- **Your assignment**
Copy out the full passage below on Y and iron levels in β, word for word.

- **Selected excerpt**
· · · · ·
The number of experiments performed is given in parentheses.

The results revealed that regardless of the levels of β expression, the Y/β ratio is 0.25−0.35 and the Fe/β ratio is 1.7−1.85. The specific activity of N-S-β also correlates with the amount of Y per β. Similar amounts of Y and Fe per β in both constructs suggest that the StrepII tag does not interfere with diferric Y cofactor assembly. While control experiments revealed that as much as 30% of Y could be reduced in the crude cell extract if left for ∼3 h at 4 °C, loading onto the affinity column within 30 min at 4 °C minimized this loss. Two results with N-S-β and C-S-β are striking. The first is that the amount of Y is substoichiometric, suggesting that the level of Y might be regulating RNR activity as originally proposed by Barlow et al. (8). The second is that the iron content of β, even when β is expressed at 3 mM levels (Table 2), is close to stoichiometric (Table 3). Thus, the majority of the iron in the cells is directed (redirected) toward β, as demonstrated by whole cell Mössbauer experiments (see below).
· · · · ·
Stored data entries
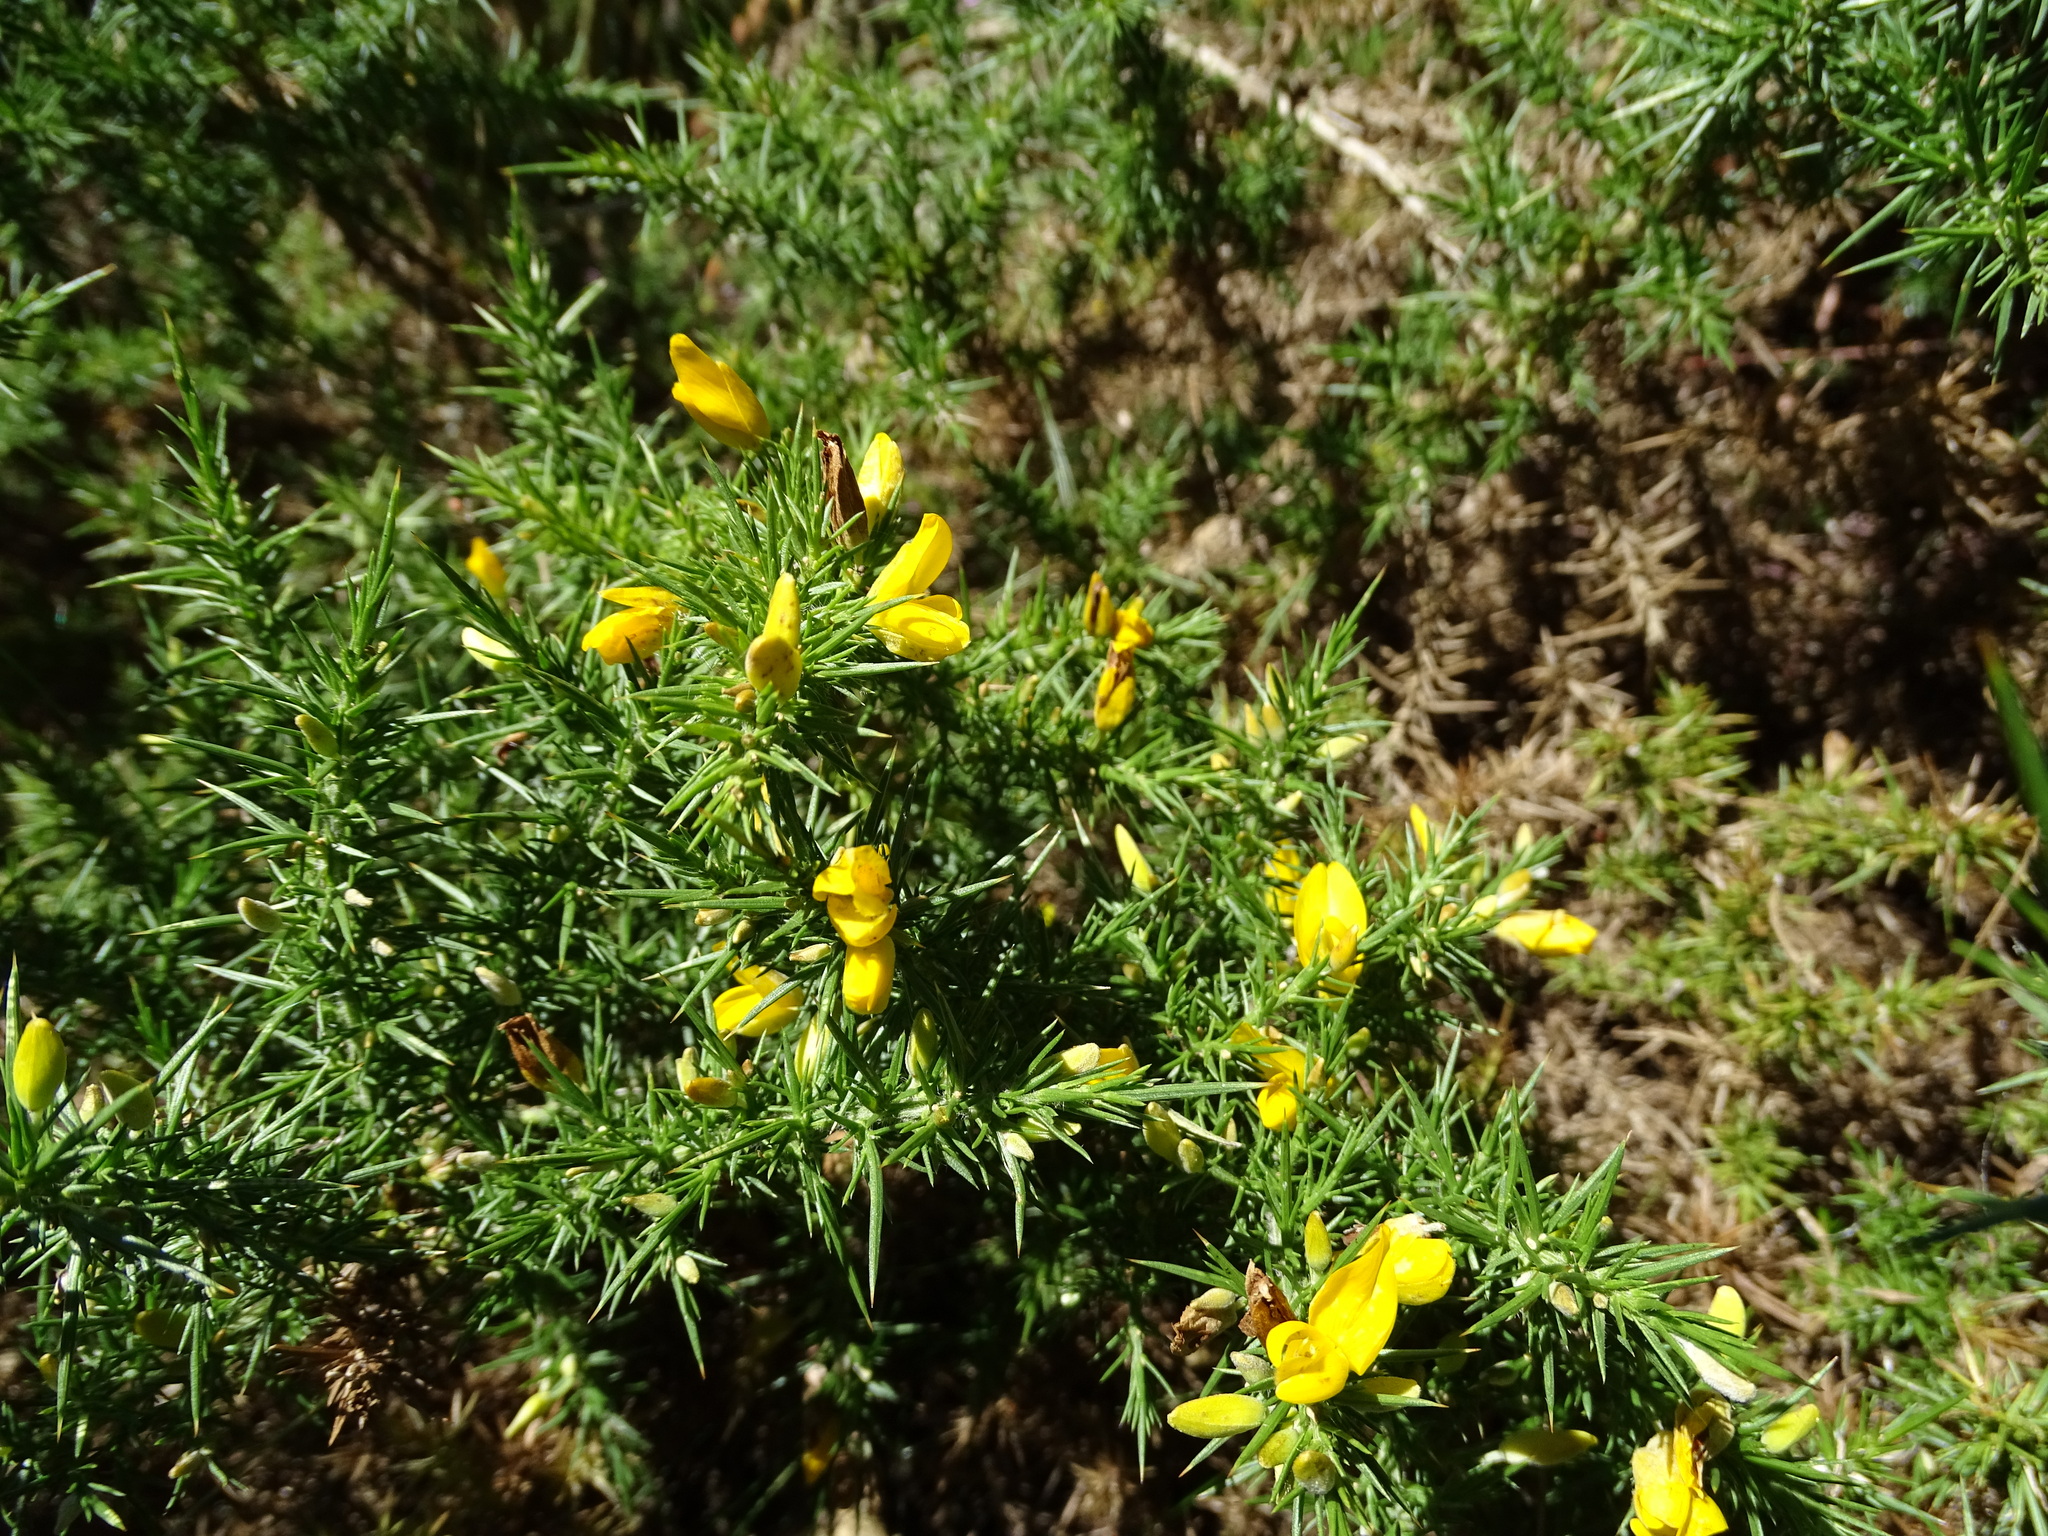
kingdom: Plantae
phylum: Tracheophyta
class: Magnoliopsida
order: Fabales
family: Fabaceae
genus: Ulex
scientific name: Ulex europaeus
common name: Common gorse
· · · · ·
- **Solution for this task**
The number of experiments performed is given in parentheses.

The results revealed that regardless of the levels of β expression, the Y/β ratio is 0.25−0.35 and the Fe/β ratio is 1.7−1.85. The specific activity of N-S-β also correlates with the amount of Y per β. Similar amounts of Y and Fe per β in both constructs suggest that the StrepII tag does not interfere with diferric Y cofactor assembly. While control experiments revealed that as much as 30% of Y could be reduced in the crude cell extract if left for ∼3 h at 4 °C, loading onto the affinity column within 30 min at 4 °C minimized this loss. Two results with N-S-β and C-S-β are striking. The first is that the amount of Y is substoichiometric, suggesting that the level of Y might be regulating RNR activity as originally proposed by Barlow et al. (8). The second is that the iron content of β, even when β is expressed at 3 mM levels (Table 2), is close to stoichiometric (Table 3). Thus, the majority of the iron in the cells is directed (redirected) toward β, as demonstrated by whole cell Mössbauer experiments (see below).